Arie Gill-Glick

Personal information
- Native name: אריה גליק
- Citizenship: Israel
- Born: April 13, 1930 Czechoslovakia
- Died: June 23, 2016 (aged 86) Voorhees Township, New Jersey

Sport
- Country: Israel
- Sport: Athletics
- Event(s): 400m; 800m
- College team: Adelphi University

Achievements and titles
- Personal bests: 400 metres: 49.6 (1952); 800 metres: 1:59.7 (1952);

= Arie Gluck =

Israeli runner and coach

Arie Gluck (אריה גליק; April 13, 1930 – June 23, 2016) was an Israeli runner and coach. He competed in the 1952 Summer Olympic Games under the surname Gill or Gill-Glick.

==Early and personal life==
Gluck was born in Czechoslovakia on April 13, 1930. In 1933, Gluck emigrated with his parents with him to the British Mandate of Palestine and settled in the city of Tel Aviv.

At age 15, Gluck served in the Haganah, Israel's pre-state army.
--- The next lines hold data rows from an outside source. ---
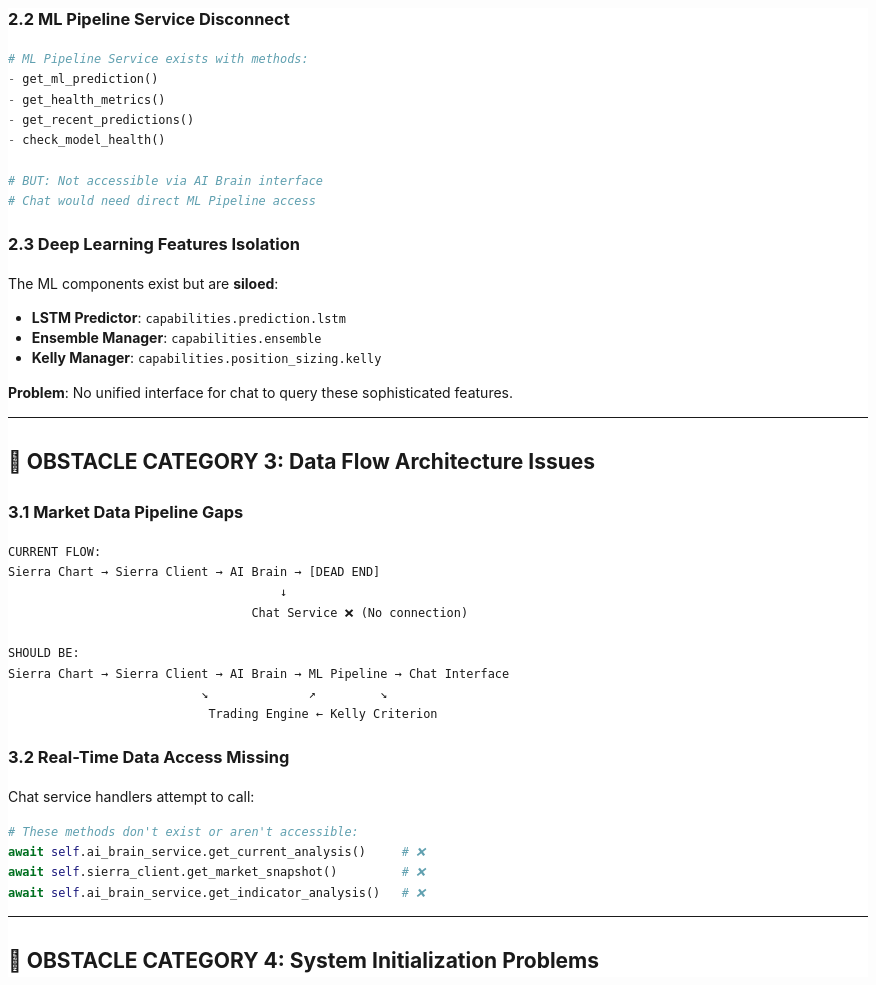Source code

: ### **2.2 ML Pipeline Service Disconnect**
```python
# ML Pipeline Service exists with methods:
- get_ml_prediction()
- get_health_metrics() 
- get_recent_predictions()
- check_model_health()

# BUT: Not accessible via AI Brain interface
# Chat would need direct ML Pipeline access
```

### **2.3 Deep Learning Features Isolation**
The ML components exist but are **siloed**:
- **LSTM Predictor**: `capabilities.prediction.lstm`
- **Ensemble Manager**: `capabilities.ensemble` 
- **Kelly Manager**: `capabilities.position_sizing.kelly`

**Problem**: No unified interface for chat to query these sophisticated features.

---

## 🚧 **OBSTACLE CATEGORY 3: Data Flow Architecture Issues**

### **3.1 Market Data Pipeline Gaps**
```
CURRENT FLOW:
Sierra Chart → Sierra Client → AI Brain → [DEAD END]
                                      ↓
                                  Chat Service ❌ (No connection)

SHOULD BE:
Sierra Chart → Sierra Client → AI Brain → ML Pipeline → Chat Interface
                           ↘️              ↗️         ↘️
                            Trading Engine ← Kelly Criterion
```

### **3.2 Real-Time Data Access Missing**
Chat service handlers attempt to call:
```python
# These methods don't exist or aren't accessible:
await self.ai_brain_service.get_current_analysis()     # ❌
await self.sierra_client.get_market_snapshot()         # ❌  
await self.ai_brain_service.get_indicator_analysis()   # ❌
```

---

## 🚧 **OBSTACLE CATEGORY 4: System Initialization Problems**
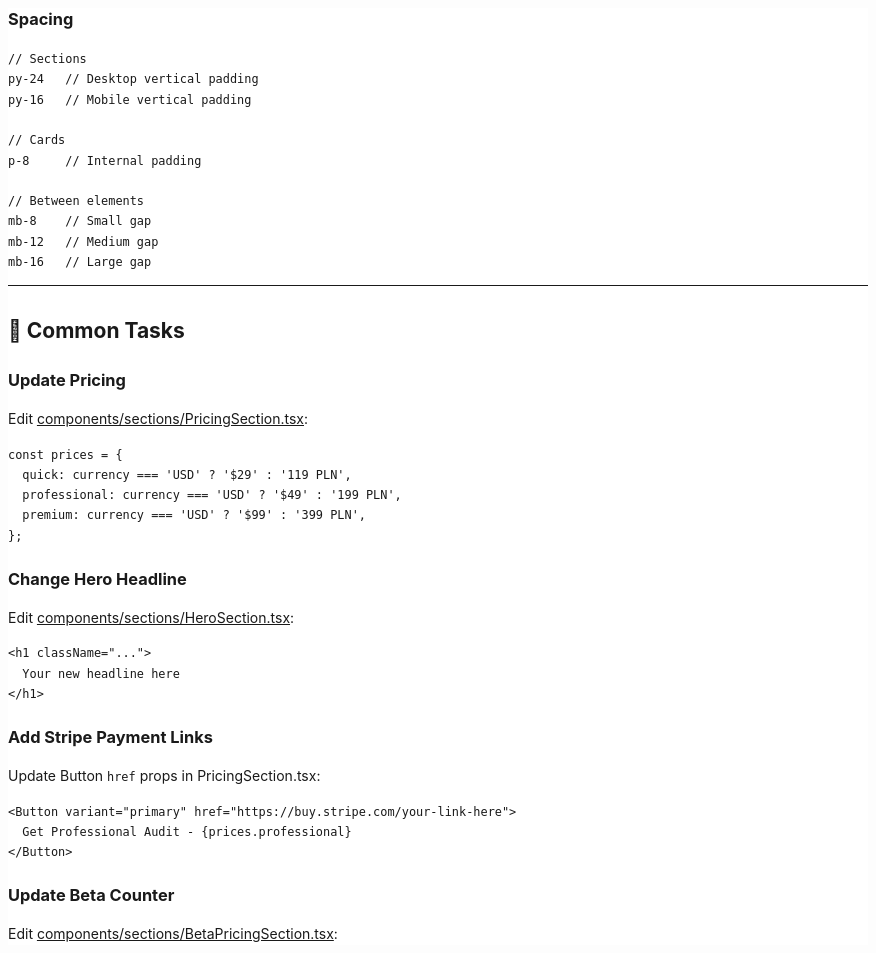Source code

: ### Spacing
```tsx
// Sections
py-24   // Desktop vertical padding
py-16   // Mobile vertical padding

// Cards
p-8     // Internal padding

// Between elements
mb-8    // Small gap
mb-12   // Medium gap
mb-16   // Large gap
```

---

## 🔧 Common Tasks

### Update Pricing

Edit [components/sections/PricingSection.tsx](components/sections/PricingSection.tsx):

```tsx
const prices = {
  quick: currency === 'USD' ? '$29' : '119 PLN',
  professional: currency === 'USD' ? '$49' : '199 PLN',
  premium: currency === 'USD' ? '$99' : '399 PLN',
};
```

### Change Hero Headline

Edit [components/sections/HeroSection.tsx](components/sections/HeroSection.tsx):

```tsx
<h1 className="...">
  Your new headline here
</h1>
```

### Add Stripe Payment Links

Update Button `href` props in PricingSection.tsx:

```tsx
<Button variant="primary" href="https://buy.stripe.com/your-link-here">
  Get Professional Audit - {prices.professional}
</Button>
```

### Update Beta Counter

Edit [components/sections/BetaPricingSection.tsx](components/sections/BetaPricingSection.tsx):
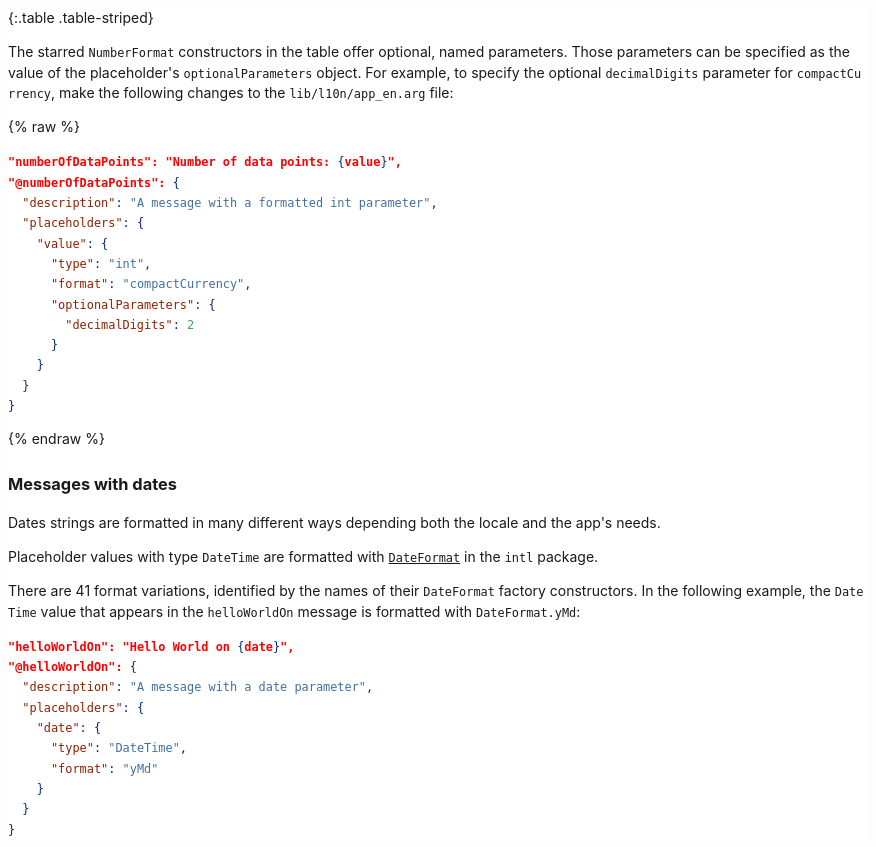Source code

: {:.table .table-striped}

</div>

The starred `NumberFormat` constructors in the table
offer optional, named parameters.
Those parameters can be specified as the value
of the placeholder's `optionalParameters` object.
For example, to specify the optional `decimalDigits`
parameter for `compactCurrency`,
make the following changes to the `lib/l10n/app_en.arg` file:

{% raw %}
<?code-excerpt "gen_l10n_example/lib/l10n/app_en.arb" skip="34" take="13" replace="/},$/}/g"?>
```json
"numberOfDataPoints": "Number of data points: {value}",
"@numberOfDataPoints": {
  "description": "A message with a formatted int parameter",
  "placeholders": {
    "value": {
      "type": "int",
      "format": "compactCurrency",
      "optionalParameters": {
        "decimalDigits": 2
      }
    }
  }
}
```
{% endraw %}

### Messages with dates

Dates strings are formatted in many different ways
depending both the locale and the app's needs.  

Placeholder values with type `DateTime` are formatted with
[`DateFormat`][] in the `intl` package.

There are 41 format variations,
identified by the names of their `DateFormat` factory constructors.
In the following example, the `DateTime` value
that appears in the `helloWorldOn` message is
formatted with `DateFormat.yMd`:

```json
"helloWorldOn": "Hello World on {date}",
"@helloWorldOn": {
  "description": "A message with a date parameter",
  "placeholders": {
    "date": {
      "type": "DateTime",
      "format": "yMd"
    }
  }
}
```


[`gen_l10n_example`]: {{site.repo.this}}/tree/{{site.branch}}/examples/internationalization/gen_l10n_example
[`scriptCode`]: {{site.api}}/flutter/package-intl_locale/Locale/scriptCode.html
[language-count]: {{site.api}}/flutter/flutter_localizations/GlobalMaterialLocalizations-class.html
[App Resource Bundle]: {{site.github}}/google/app-resource-bundle
[`gen_l10n_example`]: {{site.repo.this}}/tree/{{site.branch}}/examples/internationalization/gen_l10n_example
[`MaterialApp.onGenerateTitle`]: {{site.api}}/flutter/material/MaterialApp/onGenerateTitle.html
[arb-editor extension]: https://marketplace.visualstudio.com/items?itemName=Google.arb-editor
[`DateFormat`]: {{site.api}}/flutter/intl/DateFormat-class.html
[`Localizations`]: {{site.api}}/flutter/widgets/WidgetsApp/supportedLocales.html
[`Locale`]: {{site.api}}/flutter/dart-ui/Locale-class.html
[`WidgetsApp`]: {{site.api}}/flutter/widgets/WidgetsApp-class.html
[widgets-global]: {{site.api}}/flutter/flutter_localizations/GlobalWidgetsLocalizations-class.html
[`languageCode`]: {{site.api}}/flutter/dart-ui/Locale/languageCode.html
[`localeResolutionCallback`]: {{site.api}}/flutter/widgets/LocaleResolutionCallback.html
[`supportedLocales`]: {{site.api}}/flutter/material/MaterialApp/supportedLocales.html
[`InheritedWidget`]: {{site.api}}/flutter/widgets/InheritedWidget-class.html
[`load()`]: {{site.api}}/flutter/widgets/LocalizationsDelegate/load.html
[`LocalizationsDelegate`]: {{site.api}}/flutter/widgets/LocalizationsDelegate-class.html
[`Localizations.of(context,type)`]: {{site.api}}/flutter/widgets/Localizations/of.html
[`MaterialApp`]: {{site.api}}/flutter/material/MaterialApp-class.html
[`MaterialLocalizations`]: {{site.api}}/flutter/material/MaterialLocalizations-class.html
[an example]: {{site.repo.this}}/tree/{{site.branch}}/examples/internationalization/minimal
[`intl`]: {{site.pub-pkg}}/intl
[`Intl.message()`]: {{site.pub-api}}/intl/latest/intl/Intl/message.html
[`add_language`]: {{site.repo.this}}/tree/{{site.branch}}/examples/internationalization/add_language/lib/main.dart
[flutter_localizations README]: {{site.repo.flutter}}/blob/master/packages/flutter_localizations/lib/src/l10n/README.md
[`GlobalMaterialLocalizations`]: {{site.api}}/flutter/flutter_localizations/GlobalMaterialLocalizations-class.html
[`SynchronousFuture`]: {{site.api}}/flutter/foundation/SynchronousFuture-class.html
[`intl_example`]: {{site.repo.this}}/tree/{{site.branch}}/examples/internationalization/intl_example
[`minimal`]: {{site.repo.this}}/tree/{{site.branch}}/examples/internationalization/minimal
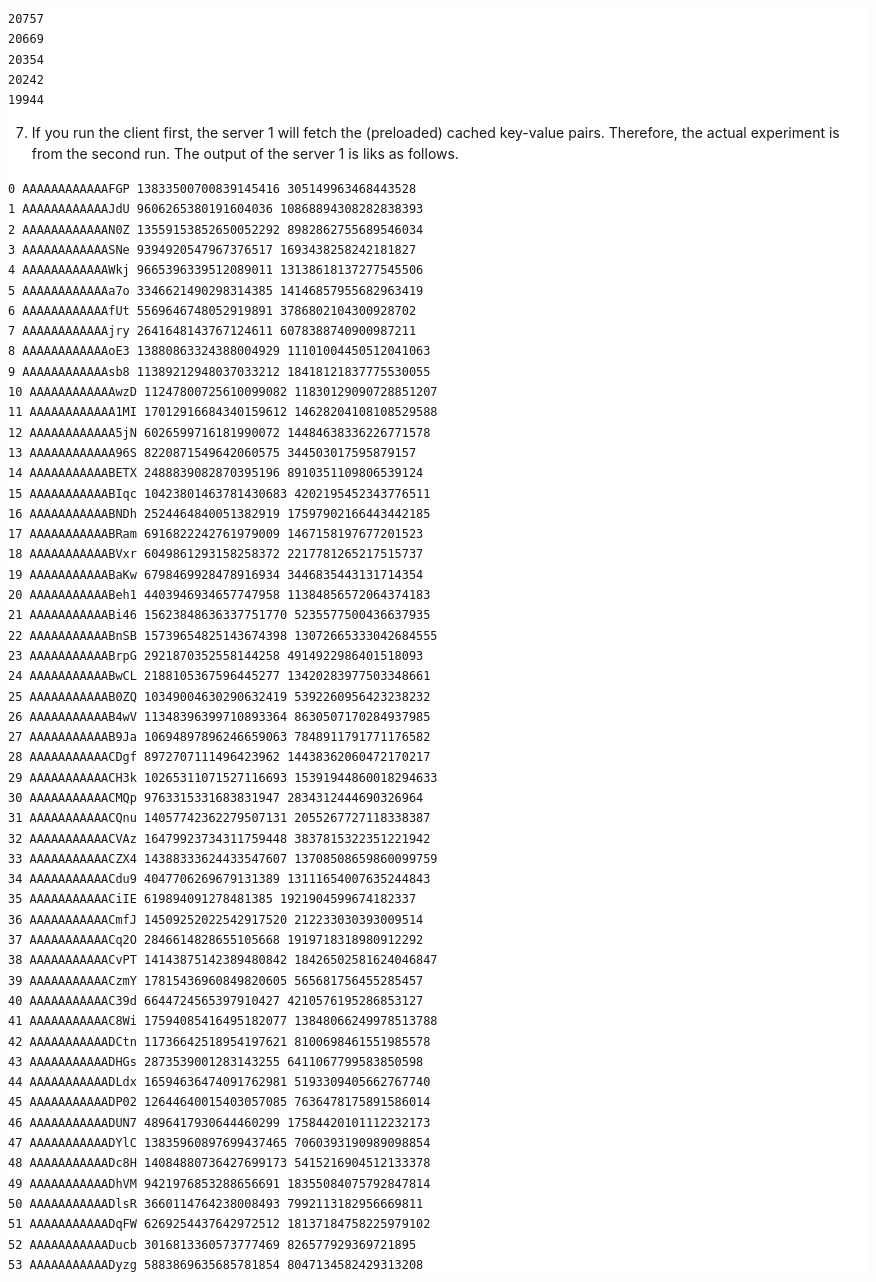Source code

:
 ```
20757
20669
20354
20242
19944
```

7. If you run the client first, the server 1 will fetch the (preloaded) cached key-value pairs. Therefore, the actual experiment is from the second run. The output of the server 1 is liks as follows.
```
0 AAAAAAAAAAAAFGP 13833500700839145416 305149963468443528
1 AAAAAAAAAAAAJdU 9606265380191604036 10868894308282838393
2 AAAAAAAAAAAAN0Z 13559153852650052292 8982862755689546034
3 AAAAAAAAAAAASNe 9394920547967376517 1693438258242181827
4 AAAAAAAAAAAAWkj 9665396339512089011 13138618137277545506
5 AAAAAAAAAAAAa7o 3346621490298314385 14146857955682963419
6 AAAAAAAAAAAAfUt 5569646748052919891 3786802104300928702
7 AAAAAAAAAAAAjry 2641648143767124611 6078388740900987211
8 AAAAAAAAAAAAoE3 13880863324388004929 11101004450512041063
9 AAAAAAAAAAAAsb8 11389212948037033212 18418121837775530055
10 AAAAAAAAAAAAwzD 11247800725610099082 11830129090728851207
11 AAAAAAAAAAAA1MI 17012916684340159612 14628204108108529588
12 AAAAAAAAAAAA5jN 6026599716181990072 14484638336226771578
13 AAAAAAAAAAAA96S 8220871549642060575 344503017595879157
14 AAAAAAAAAAABETX 2488839082870395196 8910351109806539124
15 AAAAAAAAAAABIqc 10423801463781430683 4202195452343776511
16 AAAAAAAAAAABNDh 2524464840051382919 17597902166443442185
17 AAAAAAAAAAABRam 6916822242761979009 1467158197677201523
18 AAAAAAAAAAABVxr 6049861293158258372 2217781265217515737
19 AAAAAAAAAAABaKw 6798469928478916934 3446835443131714354
20 AAAAAAAAAAABeh1 4403946934657747958 11384856572064374183
21 AAAAAAAAAAABi46 15623848636337751770 5235577500436637935
22 AAAAAAAAAAABnSB 15739654825143674398 13072665333042684555
23 AAAAAAAAAAABrpG 2921870352558144258 4914922986401518093
24 AAAAAAAAAAABwCL 2188105367596445277 13420283977503348661
25 AAAAAAAAAAAB0ZQ 10349004630290632419 5392260956423238232
26 AAAAAAAAAAAB4wV 11348396399710893364 8630507170284937985
27 AAAAAAAAAAAB9Ja 10694897896246659063 7848911791771176582
28 AAAAAAAAAAACDgf 8972707111496423962 14438362060472170217
29 AAAAAAAAAAACH3k 10265311071527116693 15391944860018294633
30 AAAAAAAAAAACMQp 9763315331683831947 2834312444690326964
31 AAAAAAAAAAACQnu 14057742362279507131 2055267727118338387
32 AAAAAAAAAAACVAz 16479923734311759448 3837815322351221942
33 AAAAAAAAAAACZX4 14388333624433547607 13708508659860099759
34 AAAAAAAAAAACdu9 4047706269679131389 13111654007635244843
35 AAAAAAAAAAACiIE 619894091278481385 1921904599674182337
36 AAAAAAAAAAACmfJ 14509252022542917520 212233030393009514
37 AAAAAAAAAAACq2O 2846614828655105668 1919718318980912292
38 AAAAAAAAAAACvPT 14143875142389480842 18426502581624046847
39 AAAAAAAAAAACzmY 17815436960849820605 565681756455285457
40 AAAAAAAAAAAC39d 6644724565397910427 4210576195286853127
41 AAAAAAAAAAAC8Wi 17594085416495182077 13848066249978513788
42 AAAAAAAAAAADCtn 11736642518954197621 8100698461551985578
43 AAAAAAAAAAADHGs 2873539001283143255 6411067799583850598
44 AAAAAAAAAAADLdx 16594636474091762981 5193309405662767740
45 AAAAAAAAAAADP02 12644640015403057085 7636478175891586014
46 AAAAAAAAAAADUN7 4896417930644460299 17584420101112232173
47 AAAAAAAAAAADYlC 13835960897699437465 7060393190989098854
48 AAAAAAAAAAADc8H 14084880736427699173 5415216904512133378
49 AAAAAAAAAAADhVM 9421976853288656691 18355084075792847814
50 AAAAAAAAAAADlsR 3660114764238008493 7992113182956669811
51 AAAAAAAAAAADqFW 6269254437642972512 18137184758225979102
52 AAAAAAAAAAADucb 3016813360573777469 826577929369721895
53 AAAAAAAAAAADyzg 5883869635685781854 8047134582429313208
```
At age 17, he served in the Palmach, the Haganah's elite special forces. As a teenager, Gluck fought in the 1947–1949 Palestine war and was wounded.

In later life, Gluck and his wife Elaine lived in Voorhees Township, New Jersey. He named his son Gill, and also had two daughters, Roni and Ruth (who became associate director at the Betty and Milton Katz Jewish Community Center in Cherry Hill, New Jersey, after serving as its physical education director). He attended synagogue at Temple Emanuel and Congregation M'kor Shalom, both in Cherry Hill.

==Running career==

His personal bests were 49.6 in the 400 metres, and 1:59.7 in the 800 metres, both in 1952.

He competed for Israel at the 1952 Summer Olympics in Helsinki at the age of 22. In the Men's 400 metres he came in 5th in Heat 5 with a time of 50.2, and in the Men's 800 metres he came in 6th in Heat 7 with a time of 2:00.9.

==Life after the Olympics==
He was a physical education teacher at the time that he competed in the Olympics. After the Olympics he was recruited by the track coach at Adelphi University on Long Island, New York, for whom he competed in track. In 1959 he then worked in South Jersey as a physical education director at the Jewish Community Center (JCC). In 1966, he was named director of the Jewish Reform movement's Camp Harlam near Kresgeville, Pennsylvania in the Poconos for 37 years. He ultimately was in charge of all 12 of the movement's camps, and retired in 2002. Arie Glick died at the age of 86 in 2016, at Virtua Voorhees Hospital.